What the exercise asks ->
Please transcribe the data below in full, word for word, without the images.

Material provided ->

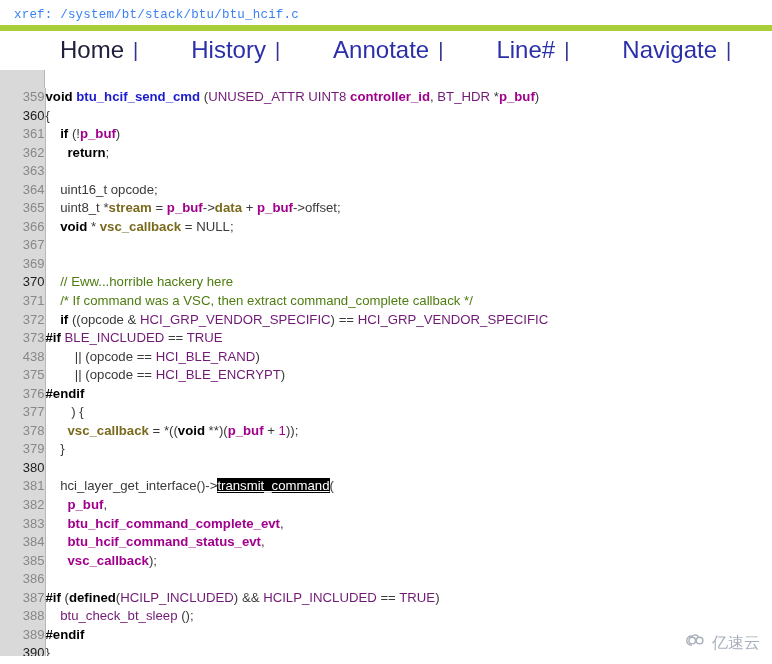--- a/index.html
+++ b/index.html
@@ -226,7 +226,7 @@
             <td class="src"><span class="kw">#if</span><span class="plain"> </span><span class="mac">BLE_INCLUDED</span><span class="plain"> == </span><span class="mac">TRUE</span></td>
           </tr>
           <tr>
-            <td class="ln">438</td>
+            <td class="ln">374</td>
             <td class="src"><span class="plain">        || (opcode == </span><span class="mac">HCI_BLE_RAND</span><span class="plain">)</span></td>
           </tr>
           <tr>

Answer space ->
--- a/index.html
+++ b/index.html
@@ -226,7 +226,7 @@
             <td class="src"><span class="kw">#if</span><span class="plain"> </span><span class="mac">BLE_INCLUDED</span><span class="plain"> == </span><span class="mac">TRUE</span></td>
           </tr>
           <tr>
-            <td class="ln">438</td>
+            <td class="ln">374</td>
             <td class="src"><span class="plain">        || (opcode == </span><span class="mac">HCI_BLE_RAND</span><span class="plain">)</span></td>
           </tr>
           <tr>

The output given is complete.